Campanha da Arca Brasil pela Posse Responsável. Os cartazes estão à venda na lojinha do site.


Eu me senti muito mal na primeira vez que eu vi a campanha acima. Não sei se dá pra ler daqui, então eu transcrevo o que vem logo abaixo da foto:

Cachoro não é fera. Mas tem muito dono que é. Lute pela posse responsável dos animais. A melhor maneira de acabar com a violência.


Essa combinação impactante de foto e palavras não deixa de servir como lembrete pro fato de que o cão é inimputável. Ele pode até morder, mas quem recebe a visita de um oficial de justiça no domingo (porque deixou seu peludo beliscar uma criança de patinete na rua) é VOCÊ. Ele pode até rosnar e latir antes de matar, mas quem vai pra cadeia é VOCÊ. Por isso, acho cão agressivo inaceitável, sobretudo se é do tipo que vai à rua. Na rua, tem muita gente que não gosta de cachorro, e o direito de um acaba exatamente onde começa o de outro.

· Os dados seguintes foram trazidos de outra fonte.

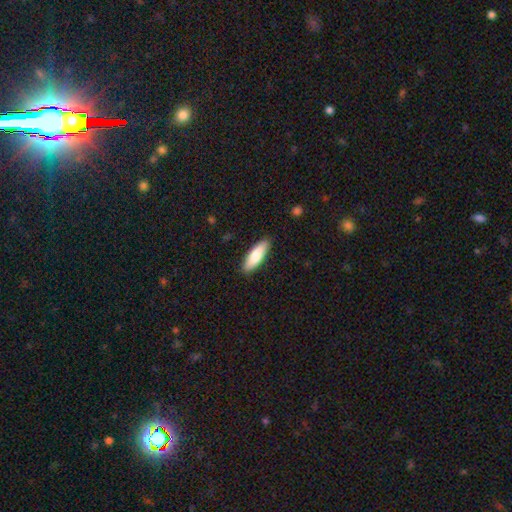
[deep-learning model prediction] Smooth or featured?
  - smooth: 83% *
  - featured or disk: 12%
  - star or artifact: 5%
How rounded?
  - in between: 55% *
  - cigar-shaped: 44%
  - round: 2%
Merging?
  - none: 89% *
  - minor disturbance: 9%
  - major disturbance: 2%
  - merger: 1%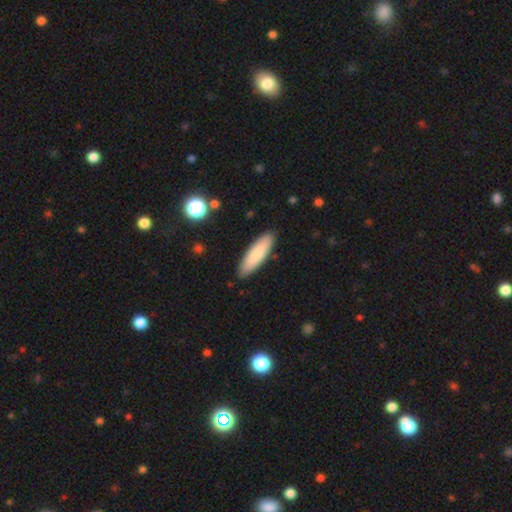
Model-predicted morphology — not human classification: Smooth or featured? smooth (83%)
How rounded? cigar-shaped (57%)
Merging? none (88%)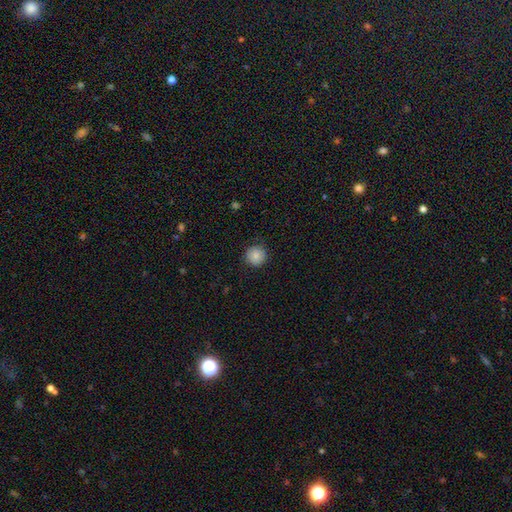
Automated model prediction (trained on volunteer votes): This is clearly a smooth galaxy (85%). How rounded: clearly round (95%). Merging: clearly none (88%).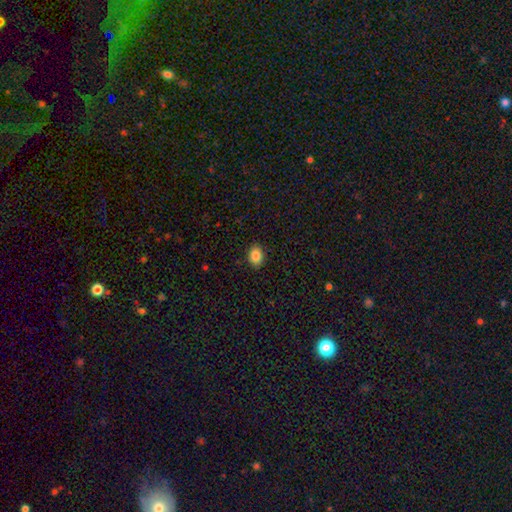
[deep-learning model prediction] Overall: smooth (87%). How rounded: in between (71%). Merging: none (89%).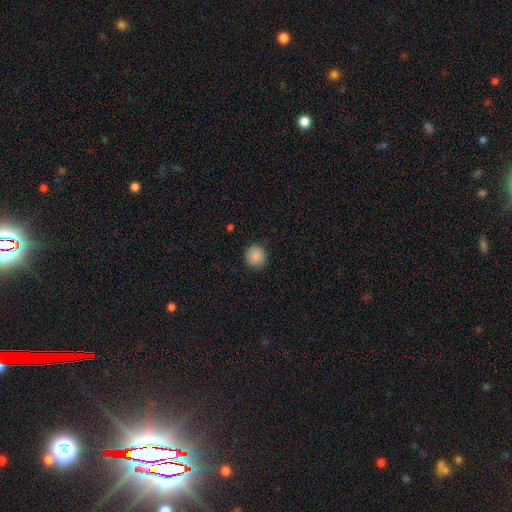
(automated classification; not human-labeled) Q: Smooth or featured?
A: smooth (89%); runner-up: star or artifact (8%)
Q: How rounded?
A: round (93%); runner-up: in between (6%)
Q: Merging?
A: none (90%); runner-up: minor disturbance (7%)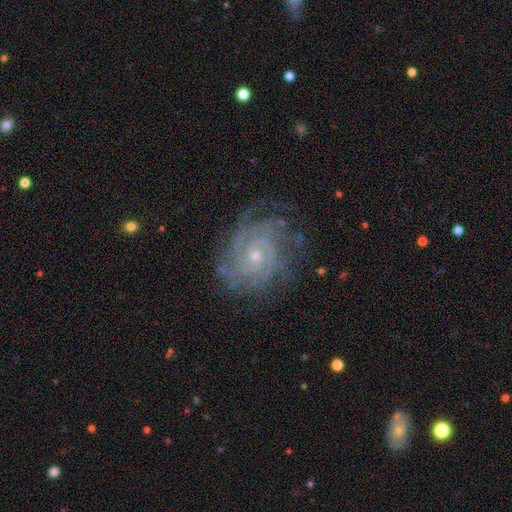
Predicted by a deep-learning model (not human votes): This is clearly a featured or disk galaxy (88%). It is clearly not viewed edge-on (97%). Bar: likely no (70%). Spiral arm pattern: clearly yes (98%). Spiral arm count: marginally can't tell (25%). Spiral winding: likely tight (75%). Central bulge: likely small (69%). Merging: likely none (73%).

A gente custa muito a aceitar que nossos peludos, praticamente nossos bebês, podem ser agressivos. Acontece que todo cachorro que tem boca morde, oras! E todo cachorro que não sabe dizer "Ó, sai daqui...", "...ih, pára com isso...", "...xiiii, não tô gostando...", "ó, pega aí não, que aí eu sinto dor", "ei, cara, isso aí é meu!" - morde. Enfim, todo cão pode morder. Muitas vezes, um cão passa anos sem morder, até que um belo dia um traíra de sua matilha de humanos resolve ter o desplante de questionar sua posição hierárquica, expulsando o cão-alfa (geralmente um poodle-toy) do sofá; e aí, aquele bebê-cão arreganha as dentanhas pra fora. Nessas horas, só tenho a dizer uma coisa: o cão está certo, simplesmente porque está sendo coerente: o sofá sempre foi dele, então que diabos esse cachorro feio de duas pernas* pensa que é pra questionar isso?!? Ah, convenhamos: se for parar pra pensar na falta de lógica que impera na maioria das casas com cães, tem muito mais cachorro precisando de psicanalista no Rio do que gente!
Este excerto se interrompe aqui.